Nov 14, 2024 — 4 min read

Table of Content

Llama OCR is an npm library that brings the power of Llama 3.2 Vision for free OCR (Optical Character Recognition) to your projects! With the llama-ocr package, you can easily extract text from images (and soon PDFs!) using the free Llama 3.2 model endpoint provided by Together AI.

For those looking for even faster processing or higher rate limits, paid endpoints featuring Llama 3.2’s larger models—11B and 90B—are available, offering enhanced speed and performance.

Current Version & Installation

To get started, install the library with npm:

npm i llama-ocr

Usage

The library is simple to use.

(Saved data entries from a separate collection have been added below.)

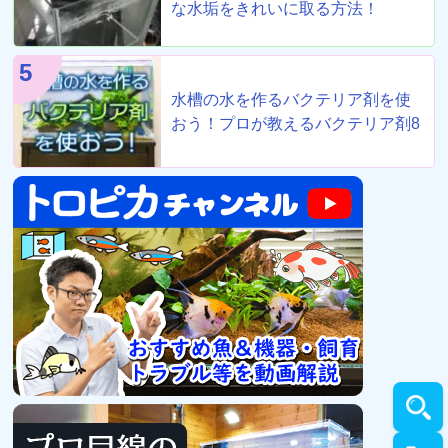
な水垢をきれいに取る方法！
5
水槽の水を作るバクテリア剤を使
おう！プロが教えるバクテリア剤8
選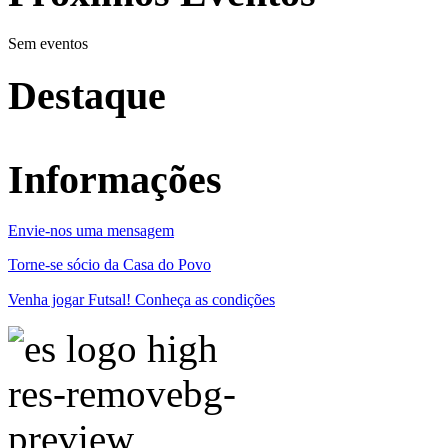
Sem eventos
Destaque
Informações
Envie-nos uma mensagem
Torne-se sócio da Casa do Povo
Venha jogar Futsal! Conheça as condições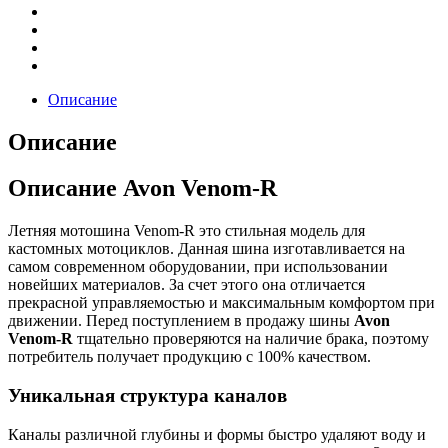
Описание
Описание
Описание Avon Venom-R
Летняя мотошина Venom-R это стильная модель для
кастомных мотоциклов. Данная шина изготавливается на
самом современном оборудовании, при использовании
новейших материалов. За счет этого она отличается
прекрасной управляемостью и максимальным комфортом при
движении. Перед поступлением в продажу шины
Avon
Venom-R
тщательно проверяются на наличие брака, поэтому
потребитель получает продукцию с 100% качеством.
Уникальная структура каналов
Каналы различной глубины и формы быстро удаляют воду и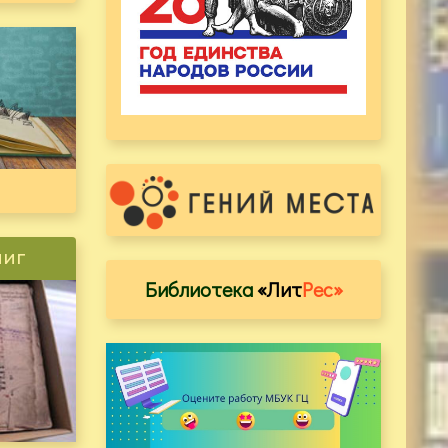
ниг
Библиотека
«Лит
Рес»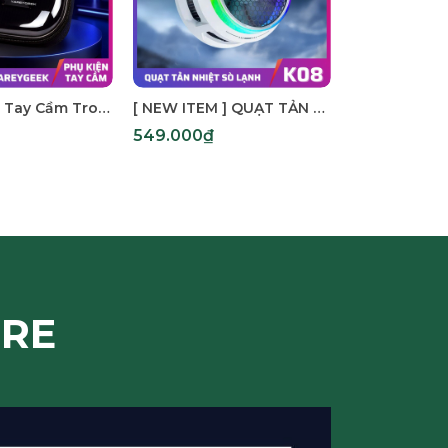
Hộp Bảo Vệ Tay Cầm Trong Suốt VAREYGEEK - Crystal Shell Controller Case | Chống Sốc, Chống Va Đập, Tương Thích Nhiều Controller
[ NEW ITEM ] QUẠT TẢN NHIỆT SÒ LẠNH K08 – KỸ THUẬT HÚT LẠNH | RGB 19 LED | 36dB | CHỐNG NÓNG KHI CHƠI GAME
549.000₫
1.990.000₫
ORE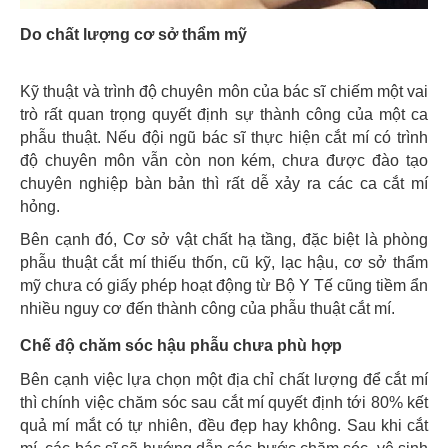
Do chất lượng cơ sở thẩm mỹ
Kỹ thuật và trình độ chuyên môn của bác sĩ chiếm một vai
trò rất quan trọng quyết định sự thành công của một ca
phẫu thuật. Nếu đội ngũ bác sĩ thực hiện cắt mí có trình
độ chuyên môn vẫn còn non kém, chưa được đào tạo
chuyên nghiệp bàn bản thì rất dễ xảy ra các ca cắt mí
hỏng.
Bên cạnh đó, Cơ sở vật chất hạ tầng, đặc biệt là phòng
phẫu thuật cắt mí thiếu thốn, cũ kỹ, lạc hậu, cơ sở thẩm
mỹ chưa có giấy phép hoạt động từ Bộ Y Tế cũng tiềm ẩn
nhiều nguy cơ đến thành công của phẫu thuật cắt mí.
Chế độ chăm sóc hậu phẫu chưa phù hợp
Bên cạnh việc lựa chọn một địa chỉ chất lượng để cắt mí
thì chính việc chăm sóc sau cắt mí quyết định tới 80% kết
quả mí mắt có tự nhiên, đều đẹp hay không. Sau khi cắt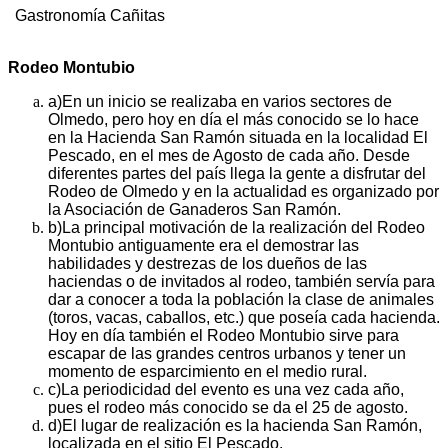
Gastronomía Cañitas
Rodeo Montubio
a)
En un inicio se realizaba en varios sectores de
Olmedo, pero hoy en día el más conocido se lo hace
en la Hacienda San Ramón situada en la localidad El
Pescado, en el mes de Agosto de cada año. Desde
diferentes partes del país llega la gente a disfrutar del
Rodeo de Olmedo y en la actualidad es organizado por
la Asociación de Ganaderos San Ramón.
b)
La principal motivación de la realización del Rodeo
Montubio antiguamente era el demostrar las
habilidades y destrezas de los dueños de las
haciendas o de invitados al rodeo, también servía para
dar a conocer a toda la población la clase de animales
(toros, vacas, caballos, etc.) que poseía cada hacienda.
Hoy en día también el Rodeo Montubio sirve para
escapar de las grandes centros urbanos y tener un
momento de esparcimiento en el medio rural.
c)
La periodicidad del evento es una vez cada año,
pues el rodeo más conocido se da el 25 de agosto.
d)
El lugar de realización es la hacienda San Ramón,
localizada en el sitio El Pescado.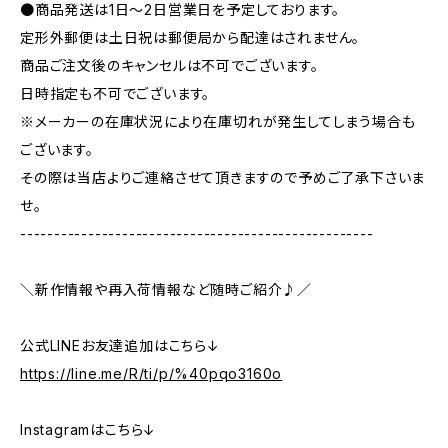
●商品発送は1日〜2日営業日を予定しております。
定形外郵便は土日祝は郵便局から配達はされません。
商品ご注文後のキャンセルは不可でございます。
日時指定も不可でございます。
※メーカーの在庫状況により在庫切れが発生してしまう場合も
ございます。
その際は当店よりご連絡させて頂きますので予めご了承下さいま
せ。
----------------------------------------------------
＼新作情報や再入荷情報など随時ご紹介♪／
公式LINEお友達追加はこちら↓
https://line.me/R/ti/p/%40pqo3160o
Instagramはこちら↓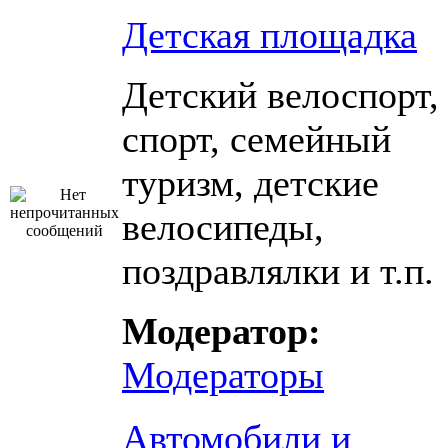
Детская площадка
Детский велоспорт,
спорт, семейный
туризм, детские
велосипеды,
поздравлялки и т.п.
Модератор:
Модераторы
Автомобили и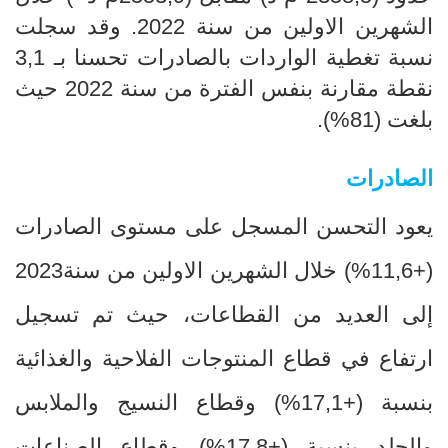
الشهرين الاولين
من سنة 2022. وقد سجلت
نسبة تغطية الواردات بالصادرات تحسنا بـ 3,1
نقطة مقارنة بنفس الفترة من سنة 2022 حيث
بلغت
(81%).
الصادرات
يعود التحسن المسجل على مستوى الصادرات
(+11,6
%
) خلال الشهرين الاولين
من سنة2023
إلى العديد من القطاعات، حيث تم تسجيل
ارتفاع في قطاع المنتوجات الفلاحية والغذائية
بنسبة
+)
17,1
%
) وقطاع النسيج والملابس
والجلد بنسبة (+17,8
%
)
و
قطاع الصناعات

Import the ocr function, point it to your image file path, and provide your Together AI API key:

import { ocr } from "llama-ocr";

const markdown = await ocr({
  filePath: "./trader-joes-receipt.jpg", // path to your image
  apiKey: process.env.TOGETHER_API_KEY, // Together AI API key
});

This code returns the extracted text in a clean markdown format, making it a great fit for documentation, receipts, and other text-heavy images.

Hosted Demo

Want to try it out before installing? Visit LlamaOCR.com to see the hosted demo in action.

How It Works

Llama OCR taps into the Llama 3.2 endpoint by Together AI, leveraging advanced vision models for image parsing. By default, it uses the high-performing Llama-3.2-90B-Vision model but allows you to select the free or Llama-3.2-11B-Vision model if needed.